**TEXTABSCHNITT**
# # #

So wie der Staat die Freiheiten seiner Bürger verteidigen muss, ist es an den Bürgerinnen und Bürgern, diese Freiheiten zu nutzen und sich für diese zu engagieren: so wie es die Schweizer Jüdinnen und Juden vorleben. Wer sich für seine Identität, seine Rechte einsetzt - ohne dabei das Verbindende aus den Augen zu verlieren - stärkt die Schweiz. Und macht die Schweiz zu einem besseren Land.

Der Schweizerische Israelitische Gemeindebund und die Plattform der Liberalen Juden der Schweiz setzen sich als Dachverbände der Schweizer Jüdinnen und Juden für die Vielfalt in unserem Land ein. Gegen Ausgrenzung, Fremdenfeindlichkeit und Rassismus. Und für eine Schweiz, in der verschiedenste Kulturen und Religionen in Frieden zusammenleben.

Indem sie die Schweizer Juden stärken, stärken die beiden Organisationen die Schweiz - eine aufgeklärte Schweiz, deren Bürger in einem ständigen Dialog miteinander stehen. Genauer: Durch diesen Dialog miteinander verbunden sind.

Wir sind keine Kulturnationalisten - und wir können zum Glück gar keine sein. Unserem Land fehlen die gängigen Attribute einer Nation: eine gemeinsame Sprache, gemeinsame Religion und der politische Wille zur kulturellen Gleichschaltung.

Es ist vielmehr unsere kulturelle Vielfalt, es sind unsere gemeinsamen Institutionen und immer wieder aufs Neue definierter Gemeinsinn, die uns zu dem machen, was wir sind.

Die Schweiz beweist, dass Identität kein Nullsummen-Spiel sein muss, wie mancherorts suggeriert wird. Sondern dass man problemlos mehrere Identitäten haben kann und diese Vielfalt und Vielschichtigkeit ein Gewinn ist - individuell und für die Gesellschaft als Ganze.

# # #

**BEREITGESTELLTE DATEN**
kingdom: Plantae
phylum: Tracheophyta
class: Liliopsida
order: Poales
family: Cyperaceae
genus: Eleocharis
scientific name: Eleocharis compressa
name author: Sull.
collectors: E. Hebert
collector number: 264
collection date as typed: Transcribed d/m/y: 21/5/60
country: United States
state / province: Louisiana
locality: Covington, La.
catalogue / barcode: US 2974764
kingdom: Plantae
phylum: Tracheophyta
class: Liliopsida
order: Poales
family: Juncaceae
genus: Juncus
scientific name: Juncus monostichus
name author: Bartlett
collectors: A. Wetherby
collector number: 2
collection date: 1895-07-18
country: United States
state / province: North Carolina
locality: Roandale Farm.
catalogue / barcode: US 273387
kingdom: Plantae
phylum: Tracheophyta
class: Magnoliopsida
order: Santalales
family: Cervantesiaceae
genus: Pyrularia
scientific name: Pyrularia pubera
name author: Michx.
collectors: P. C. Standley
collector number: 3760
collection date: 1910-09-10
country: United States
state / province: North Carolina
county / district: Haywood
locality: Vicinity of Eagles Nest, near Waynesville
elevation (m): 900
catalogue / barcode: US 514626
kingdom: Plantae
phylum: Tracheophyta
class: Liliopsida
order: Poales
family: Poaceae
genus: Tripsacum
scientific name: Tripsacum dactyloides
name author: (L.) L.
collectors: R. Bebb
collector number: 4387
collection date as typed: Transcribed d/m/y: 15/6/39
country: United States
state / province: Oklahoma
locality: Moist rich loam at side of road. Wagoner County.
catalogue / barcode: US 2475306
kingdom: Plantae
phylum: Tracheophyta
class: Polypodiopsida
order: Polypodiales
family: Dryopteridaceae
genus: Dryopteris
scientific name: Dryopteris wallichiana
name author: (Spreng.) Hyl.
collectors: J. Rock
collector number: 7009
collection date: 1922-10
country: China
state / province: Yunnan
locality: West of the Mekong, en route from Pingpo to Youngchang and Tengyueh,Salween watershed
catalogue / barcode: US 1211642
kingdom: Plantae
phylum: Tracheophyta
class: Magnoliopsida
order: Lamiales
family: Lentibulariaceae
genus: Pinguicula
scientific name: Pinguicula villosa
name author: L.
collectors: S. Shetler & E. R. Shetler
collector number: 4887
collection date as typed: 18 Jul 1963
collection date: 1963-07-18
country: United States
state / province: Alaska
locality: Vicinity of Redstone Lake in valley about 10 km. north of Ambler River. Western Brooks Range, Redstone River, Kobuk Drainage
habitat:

# # #

**AUFGABE 1**
Kopiere aus dem Text über die Vielfalt der Schweiz die Stelle, die mit den Worten „So wie der Staat" beginnt und nach den Worten „einem besseren Land." endet.
**AUFGABE 2**
Prüfe anhand des Textes über die Vielfalt der Schweiz, ob die folgenden Aussagen zutreffen, und antworte jeweils mit Ja oder Nein samt den entscheidenden Worten als wörtlichem Zitat: (a) Die beiden Dachverbände treten gegen Rassismus ein. (b) Der Schweiz fehlt eine gemeinsame Sprache. (c) Identität wird als Nullsummen-Spiel beschrieben.
**AUFGABE 3**
Führe den Text über die Vielfalt der Schweiz im Anschluss an seinen letzten Satz weiter.
Die Datensätze haben mit dem Text über die Vielfalt der Schweiz nichts zu tun.

**AUSGABE 1**
So wie der Staat die Freiheiten seiner Bürger verteidigen muss, ist es an den Bürgerinnen und Bürgern, diese Freiheiten zu nutzen und sich für diese zu engagieren: so wie es die Schweizer Jüdinnen und Juden vorleben. Wer sich für seine Identität, seine Rechte einsetzt - ohne dabei das Verbindende aus den Augen zu verlieren - stärkt die Schweiz. Und macht die Schweiz zu einem besseren Land.

**AUSGABE 2**
(a) Ja: „Gegen Ausgrenzung, Fremdenfeindlichkeit und Rassismus."
(b) Ja: „Unserem Land fehlen die gängigen Attribute einer Nation: eine gemeinsame Sprache"
(c) Nein: „dass Identität kein Nullsummen-Spiel sein muss"

**AUSGABE 3**
Eine starke Identität kann in Hinwendung entstehen - indem man sie verbindet mit der Selbstverpflichtung, das Gemeinsame immer wieder neu zu erarbeiten. Indem man «aufeinander zu» geht. Oder eben auf Hebräisch: Likrat

Wir sind ein Land, das sich nicht gefährdet fühlt durch die verschiedenen Kulturen in seinem Innern - sondern ein Land, das weiss, dass seine Stärke genau in einer gewissen Offenheit besteht. Und ein Land, das gar nicht sich in den Wahn der Eindeutigkeit - der ein für alle Mal gegebenen Identität hineinsteigern kann - weil es diese gar nicht gibt.

Wir sind ein Land, dessen Vielfalt eine wunderbar reiche Kultur hervorgebracht hat. Man kann sich entfalten, man integriert sich, man gestaltet mit - und kann doch der bleiben, der man ist.

Wenn wir von der Schweiz reden, reden wir immer auch von den Minderheiten. Wenn es um die Minderheiten geht, dann geht es auch immer um die Schweiz. Wenn es den anderen gut geht, dann geht es auch uns selber gut: Das ist die wahre Schweizer Zauberformel.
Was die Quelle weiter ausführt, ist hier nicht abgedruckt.